Later, historically, (to pick a particular instance), IBM invented VM/370. VM/370 uses the other sense of the term 'virtual machine'. In this later sense, the hardware and operating system cooperate to allow a single physical machine to host multiple virtual instances of (more or less) the same architecture, in which multiple copies of the whole operating system are written as if they are running on more or less bare hardware. Later, the X86 was designed with features to facilitate this.
So, yes, any virtual machine is making use of some physical hardware, unless you implement it with pieces of paper passed around a table (pace John Searle). But when the virtual machine bears no resemblance to the machine it is running on, then there's no need for special help from the operating system and hardware, and no need for anything as complex as VM/370, or VMware.
If hardware support is a must for virtualization, ...
Let me stop you right there :-)
There is a difference in concept between the JVM (software virtualization) and (for example) a VMWare VM (hardware-assisted virtualization).
The JVM (and other software-based VMMs such as the ones that allow to to emulate x86 on Solaris hardware - I think Bochs and possibly DosBox fall into this category) runs like any other application, using the operating system to gain access to the hardware, or emulating its own hardware purely in software.
VMWare, and the other VMMs optimised for speed, rely on hardware support. In other words, they run on the hardware as if they have full access to the hardware and, only when they try to do something they're not supposed to does the OS captures that attempt and fake it.
That's why VMWare runs so much faster than the software-only emulators. It's because, for the vast majority of the time, it's actually running on the real hardware.

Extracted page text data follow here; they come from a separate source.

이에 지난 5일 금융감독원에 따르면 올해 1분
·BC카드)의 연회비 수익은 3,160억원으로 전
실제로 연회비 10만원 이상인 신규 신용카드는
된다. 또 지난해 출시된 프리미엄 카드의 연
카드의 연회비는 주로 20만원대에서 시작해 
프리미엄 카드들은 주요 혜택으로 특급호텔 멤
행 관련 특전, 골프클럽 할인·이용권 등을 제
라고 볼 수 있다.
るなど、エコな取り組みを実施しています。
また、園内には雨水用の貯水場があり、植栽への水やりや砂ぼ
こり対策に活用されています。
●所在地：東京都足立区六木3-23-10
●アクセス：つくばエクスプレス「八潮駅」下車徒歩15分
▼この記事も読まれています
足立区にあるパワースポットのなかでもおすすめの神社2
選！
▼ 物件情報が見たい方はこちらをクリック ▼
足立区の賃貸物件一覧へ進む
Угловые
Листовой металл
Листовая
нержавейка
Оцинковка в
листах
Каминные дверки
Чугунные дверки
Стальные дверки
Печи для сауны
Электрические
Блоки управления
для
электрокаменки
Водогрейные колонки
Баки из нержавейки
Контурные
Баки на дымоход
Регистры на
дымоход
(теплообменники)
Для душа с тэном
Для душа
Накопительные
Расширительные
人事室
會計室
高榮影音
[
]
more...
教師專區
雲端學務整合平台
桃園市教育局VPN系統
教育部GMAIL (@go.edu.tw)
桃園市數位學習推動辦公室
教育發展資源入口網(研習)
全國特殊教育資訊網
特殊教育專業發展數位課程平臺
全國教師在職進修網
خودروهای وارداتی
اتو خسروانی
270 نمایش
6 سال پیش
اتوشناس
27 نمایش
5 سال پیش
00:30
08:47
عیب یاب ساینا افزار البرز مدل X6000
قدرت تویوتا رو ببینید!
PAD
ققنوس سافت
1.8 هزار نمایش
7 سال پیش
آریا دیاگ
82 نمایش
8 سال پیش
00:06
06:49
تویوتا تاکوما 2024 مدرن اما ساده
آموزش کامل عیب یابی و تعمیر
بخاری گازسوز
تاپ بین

The JVM is a virtual machine, but it doesn't require any additional support from the Operating System. Instead of virtualising instructions for a particular CPU it executes java bytecode.
The JVM is a virtual machine for running Java, in other words it emulates a machine which would be capable of running java. It is a confusing choice of names, but it comes from the general meaning of "machine" not from the more common Virtual Machine meaning.
The JVM, like a regular VM emulates the execution of instructions, but in the case of the JVM the instructions being emulated are Java Instructions, and in the case of a VM they are Hardware Instructions as would be executed by an OS running on the same hardware.
Yes the JVM does access hardware, however this is why you install a MAC or WINDOWS JVM since the instructions are translated by the JVM and acted upon depending on the installation of the JVM, for example, open file dialog on mac opens the mac dialog and windows JVM opens the windows dialog.
So its not being virtualized by the system, but the bytecode is being virtualized by the JVM you installed. It's basically like an application that reads something(bytecode) and does something(access hardware, or other stuff).
It should be noted that nothing stipulates that a JVM does not (have to) have HW virtualization access. There are notable exceptions, but to which the answered poster alluded, few CPs exist that run Java bytecode natively. Maybe someday a Java bytecode HAL or TIMI will be commonplace to put the JVM into the same class as the formalized HW virtualization?